Usually the computer time was surreptitiously borrowed from corporate offices or colleges, as at the University of Utah's science department, where Bushnell was studying electrical engineering. And often the players were separated by thousands of miles, their computers communicating over telephone data transmission lines. Using keyboards rather than joysticks to guide their ships, the hackers, as they came to be known, spent endless hours through the night guiding spaceships across this infinite, black-and-white, electronic universe, firing photon lasers and docking to refuel.

Bushnell recognized in Space Wars a game infinitely more interesting than, say, knocking over milk bottles with a softball -- an endeavor popular in the Salt Lake City arcade where he worked every summer between classes; he also recognized that the computer required to control Space Wars cost about $8 million -- a lot more than could conceivably be returned by quarters dropping through a slot.

But Bushnell finally figured out a way to create a game similar to Space Wars in a unit that took up less space than a pinball machine. He called it Computer Space, and it was a huge flop. "Sort of like Asteroids, but way before its time," he says. The next year Bushnell tried again with a game called Pong, which he stuck in the same place, Andy Capp's Bar in Sunnyvale, Calif. This time the machine broke down pretty quickly when the coin box overflowed and shorted out a few circuits. Three years later, in 1975, Atari was selling Pong games that attached to home television sets. Two years later, Atari introduced its Video Computer System. And now there are perhaps 30 firms manufacturing about 325 software game cartridges.

"We were all the typical basement inventors dreaming of getting rich and retiring," says David Crane of Activision, thus far the most successful of the software companies. "Now we get 7,500 letters a week from kids. I haven't really worked in years, so what does retirement mean to me?"

"The world is going to be forced in the future to understand computers," says Bushnell. "What I'm talking about here is computer literacy, getting rid of the fear that a computer can't be dealt with. In this respect, every kid who plays video games is light years ahead of the kid who hasn't.
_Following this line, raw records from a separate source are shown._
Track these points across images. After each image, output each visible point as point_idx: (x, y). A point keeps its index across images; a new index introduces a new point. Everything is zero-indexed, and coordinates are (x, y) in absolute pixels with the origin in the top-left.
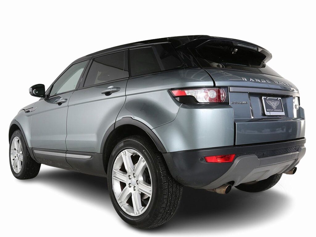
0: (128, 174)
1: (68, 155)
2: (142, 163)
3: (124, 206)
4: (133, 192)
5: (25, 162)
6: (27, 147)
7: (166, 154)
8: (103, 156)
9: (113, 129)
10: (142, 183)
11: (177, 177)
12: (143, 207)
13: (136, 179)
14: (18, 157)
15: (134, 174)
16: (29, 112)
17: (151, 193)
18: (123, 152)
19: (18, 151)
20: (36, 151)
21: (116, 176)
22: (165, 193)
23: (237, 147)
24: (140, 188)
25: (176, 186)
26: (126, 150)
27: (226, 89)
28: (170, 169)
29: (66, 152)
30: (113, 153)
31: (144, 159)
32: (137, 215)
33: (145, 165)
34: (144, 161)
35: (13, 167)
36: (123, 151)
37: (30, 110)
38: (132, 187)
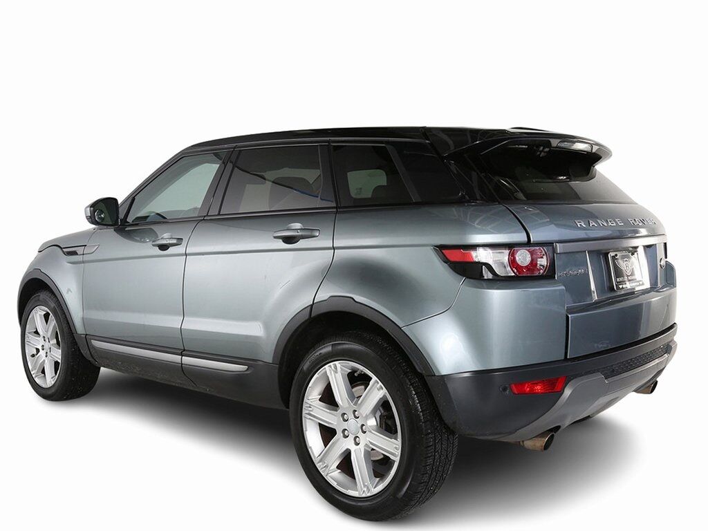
0: (340, 412)
1: (187, 360)
2: (376, 392)
3: (333, 476)
4: (353, 448)
5: (68, 364)
6: (74, 331)
7: (433, 378)
8: (280, 369)
9: (307, 318)
10: (374, 432)
11: (454, 423)
12: (378, 479)
13: (360, 422)
14: (44, 351)
15: (355, 411)
16: (75, 253)
17: (398, 453)
18: (330, 366)
19: (44, 337)
20: (96, 344)
21: (311, 413)
22: (429, 455)
23: (570, 363)
24: (372, 441)
25: (448, 438)
26: (337, 363)
27: (551, 247)
28: (440, 408)
29: (182, 353)
30: (306, 365)
31: (380, 383)
32: (364, 495)
33: (384, 396)
34: (382, 388)
35: (32, 373)
36: (331, 364)
37: (79, 251)
38: (351, 438)
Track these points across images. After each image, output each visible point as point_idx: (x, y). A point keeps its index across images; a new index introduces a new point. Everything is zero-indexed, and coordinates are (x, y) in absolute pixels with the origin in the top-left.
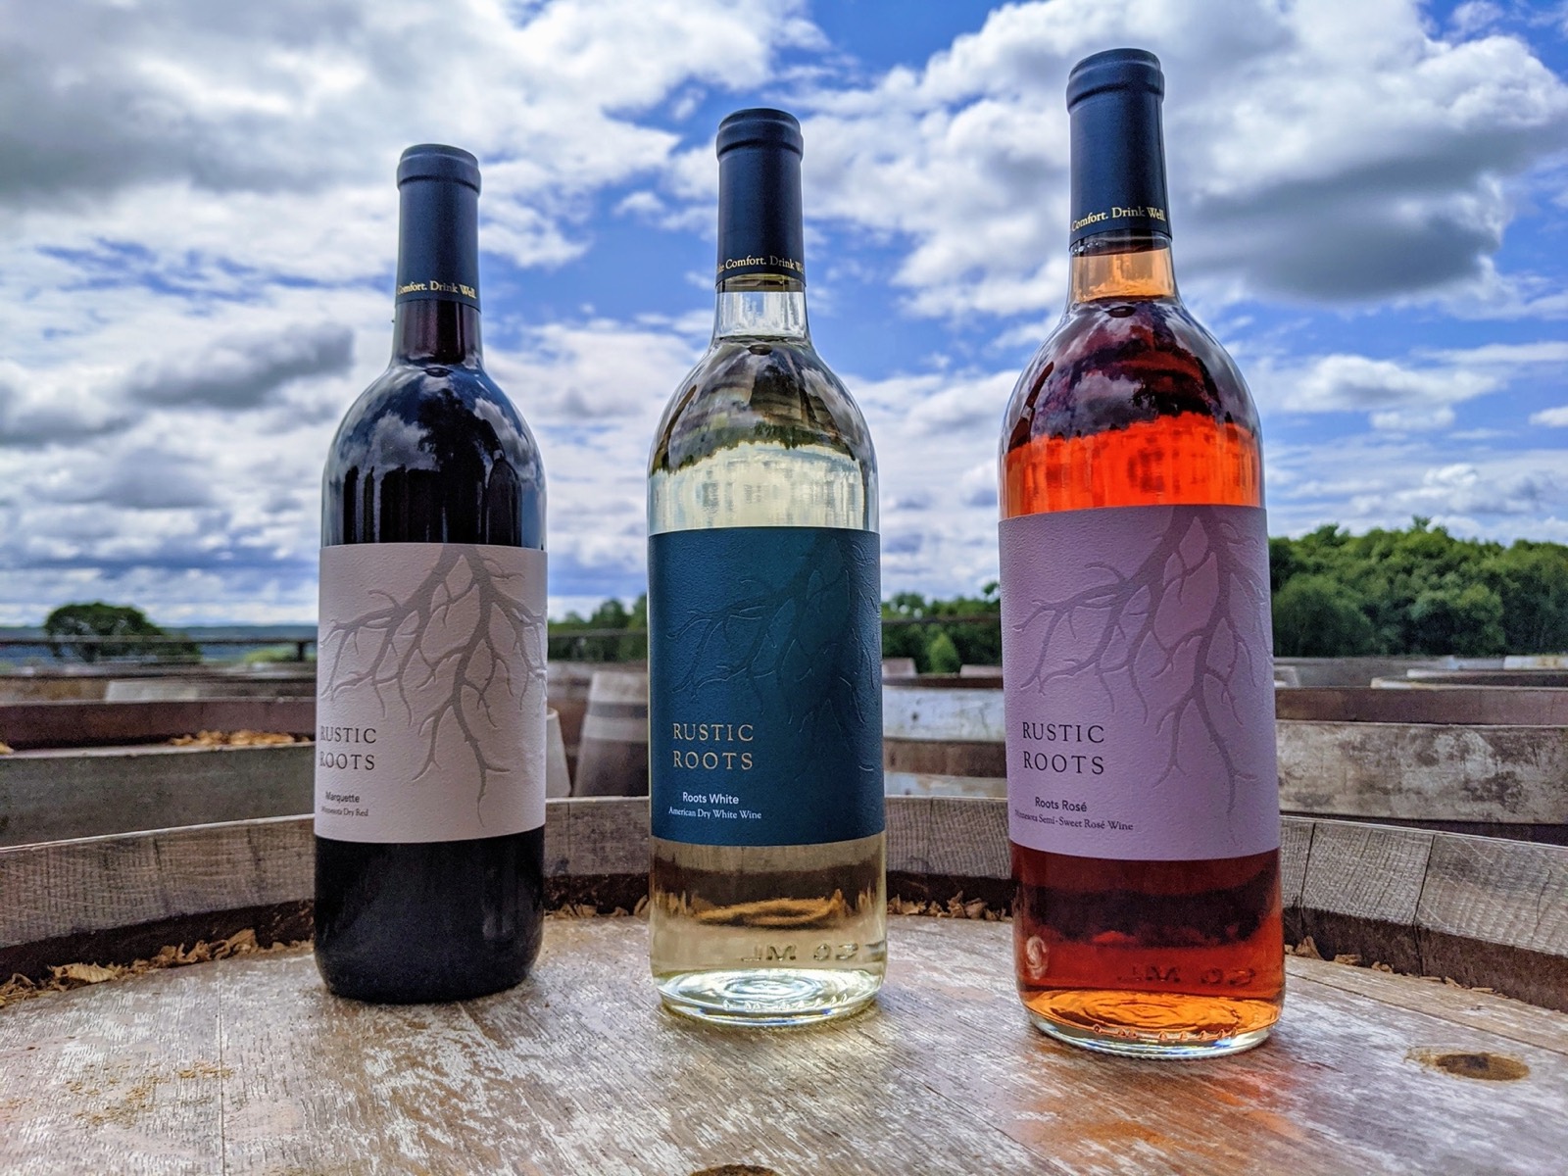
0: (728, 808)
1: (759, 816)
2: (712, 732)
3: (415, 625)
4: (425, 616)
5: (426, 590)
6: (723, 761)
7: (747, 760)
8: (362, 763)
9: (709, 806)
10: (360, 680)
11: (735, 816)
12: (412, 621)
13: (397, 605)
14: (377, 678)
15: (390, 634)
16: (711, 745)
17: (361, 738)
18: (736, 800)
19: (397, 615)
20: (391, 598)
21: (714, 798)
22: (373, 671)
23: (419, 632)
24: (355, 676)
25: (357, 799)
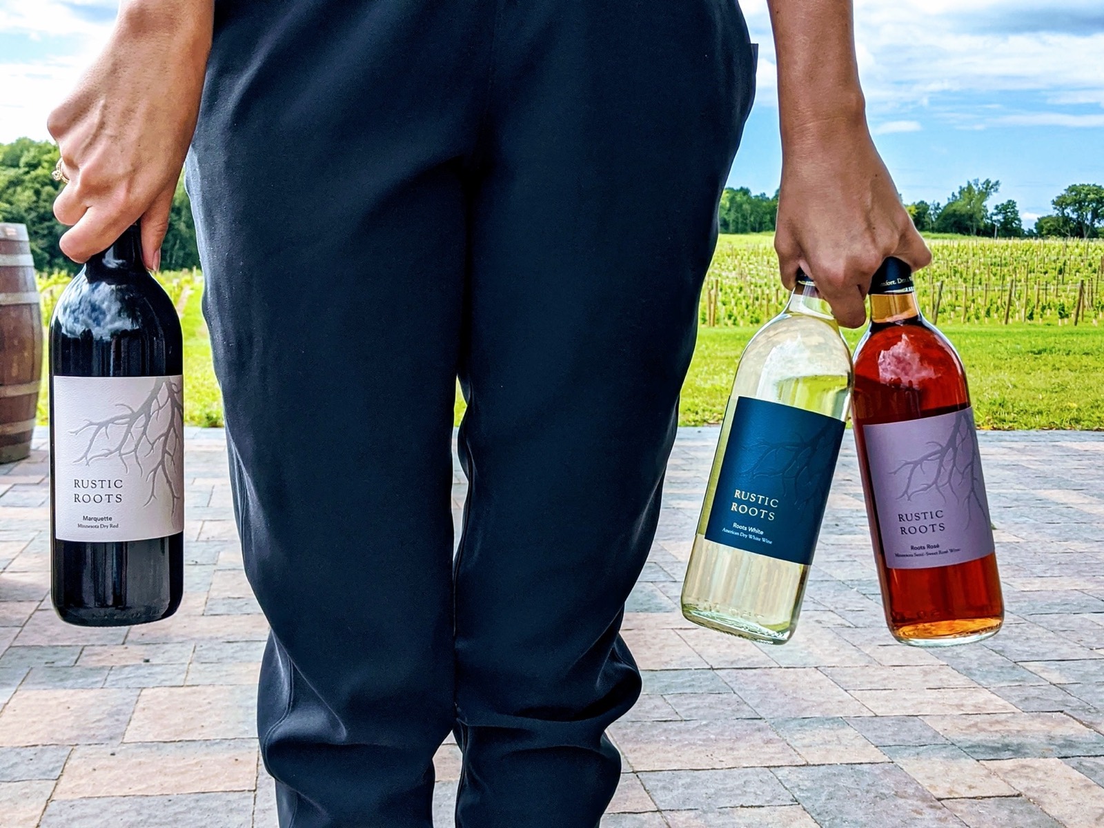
0: (757, 535)
1: (771, 543)
2: (757, 499)
3: (143, 422)
4: (149, 417)
5: (148, 404)
6: (760, 513)
7: (772, 516)
8: (113, 499)
9: (747, 532)
10: (111, 453)
11: (759, 540)
12: (141, 420)
13: (133, 412)
14: (122, 452)
15: (130, 426)
16: (755, 504)
17: (112, 485)
18: (762, 533)
19: (134, 417)
20: (130, 408)
21: (752, 529)
22: (119, 449)
23: (145, 426)
24: (107, 452)
25: (110, 519)
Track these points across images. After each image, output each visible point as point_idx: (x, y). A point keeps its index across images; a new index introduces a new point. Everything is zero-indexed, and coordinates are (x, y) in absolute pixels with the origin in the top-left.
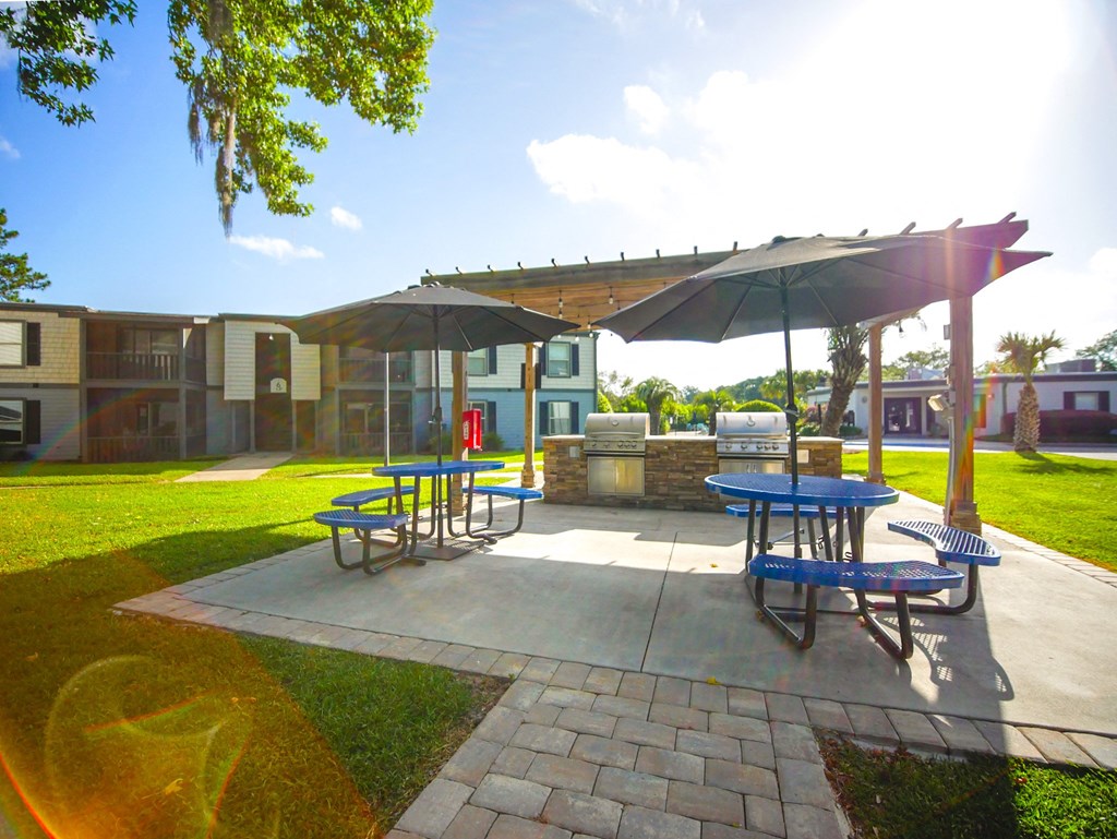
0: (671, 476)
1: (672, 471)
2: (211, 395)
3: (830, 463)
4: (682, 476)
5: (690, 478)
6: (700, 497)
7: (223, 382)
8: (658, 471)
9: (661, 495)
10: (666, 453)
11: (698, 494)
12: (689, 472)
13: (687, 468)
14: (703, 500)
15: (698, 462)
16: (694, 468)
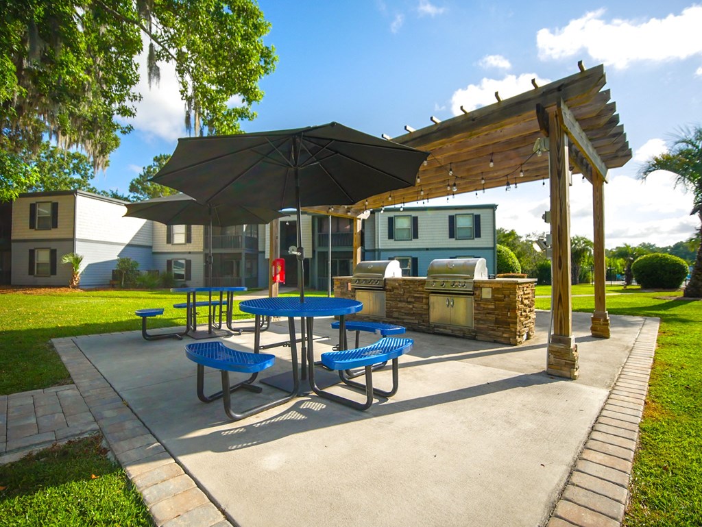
0: (400, 305)
1: (400, 301)
2: (260, 255)
3: (507, 299)
4: (406, 305)
5: (411, 306)
6: (417, 322)
7: (265, 248)
8: (392, 301)
9: (395, 318)
10: (397, 289)
11: (416, 319)
12: (410, 303)
13: (409, 300)
14: (419, 324)
15: (416, 295)
16: (413, 300)
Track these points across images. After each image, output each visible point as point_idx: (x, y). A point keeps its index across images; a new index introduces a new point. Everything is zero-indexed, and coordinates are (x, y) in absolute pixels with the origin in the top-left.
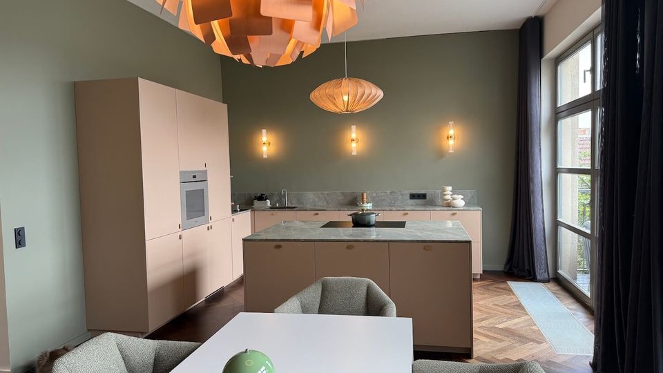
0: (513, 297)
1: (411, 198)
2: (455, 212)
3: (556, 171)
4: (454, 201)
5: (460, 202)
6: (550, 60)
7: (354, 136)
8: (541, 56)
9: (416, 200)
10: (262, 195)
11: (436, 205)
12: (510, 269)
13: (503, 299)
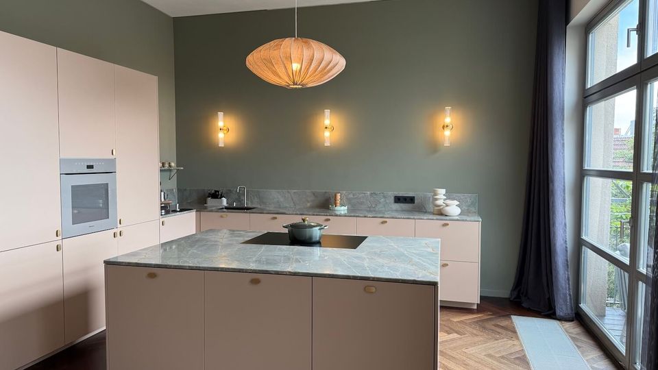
0: (516, 342)
1: (396, 202)
2: (446, 222)
3: (582, 174)
4: (447, 208)
5: (454, 209)
6: (578, 26)
7: (327, 122)
8: (567, 21)
9: (402, 205)
10: (216, 191)
11: (426, 212)
12: (518, 297)
13: (503, 345)
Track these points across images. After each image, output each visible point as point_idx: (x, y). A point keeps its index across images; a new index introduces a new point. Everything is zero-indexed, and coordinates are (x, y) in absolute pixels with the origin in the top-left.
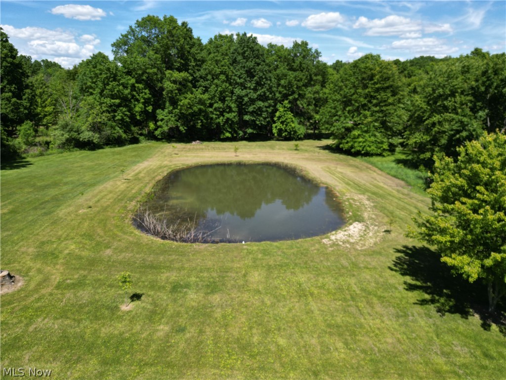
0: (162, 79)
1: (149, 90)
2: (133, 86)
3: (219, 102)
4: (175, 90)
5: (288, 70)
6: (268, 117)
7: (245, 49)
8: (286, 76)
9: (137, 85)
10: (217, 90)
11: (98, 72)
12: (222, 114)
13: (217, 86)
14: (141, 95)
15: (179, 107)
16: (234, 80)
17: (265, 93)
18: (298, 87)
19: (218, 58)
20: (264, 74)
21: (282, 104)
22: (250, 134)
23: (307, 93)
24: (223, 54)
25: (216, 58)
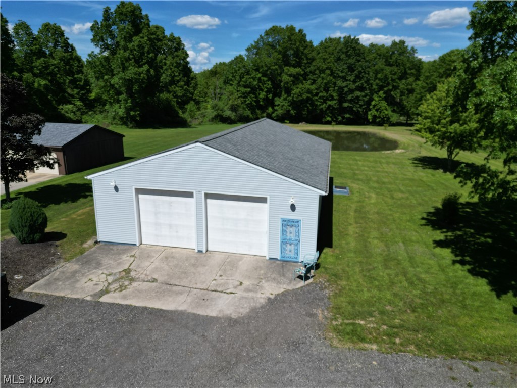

"One of the things I'm concerned about is that we haven't really gotten girls interested in these things. Pac-Man started to bring girls into the arcades, but now it's been falling off in popularity. The little girl who hasn't played video games is going to be 10 years behind the little boy who has. This may sound silly, but I think parents should drag their little girls into the arcades kicking and screaming, for their own sake."

"The success of these games has radically changed the toy industry," says George Ditomasi, vice president of marketing at Milton Bradley. "They are forcing us to seriously confront the home computer as a major source of tomorrow's gameplay. Two years from now most kids are going to be very familiar with computers, and anybody who doesn't recognize that will be out of business."

"I'm into some programming," says David Taylor, who on Monday night, Oct., 11, is sitting with his father in the living room -- right under the letter from the Big Bopper -- watching "That's Incredible" on the television. David says this to appease his father, to intimate something has been gained from all the money he's spent on video games -- couple of hundred bucks, by his estimate; couple of thousand by his father's.

It seems like every other commercial is for some new home video game cartridge. And right now, up on the screen, six guys are battling it out, live and in color, for the Ms. Pac-Man championship title, which carries with it a gold trophy of Ms. Pac-Man herself and a check for $5,000.

There's a faraway look in David's eyes that goes all the way back to those starlit Michigan nights, and dreams beyond the galaxy.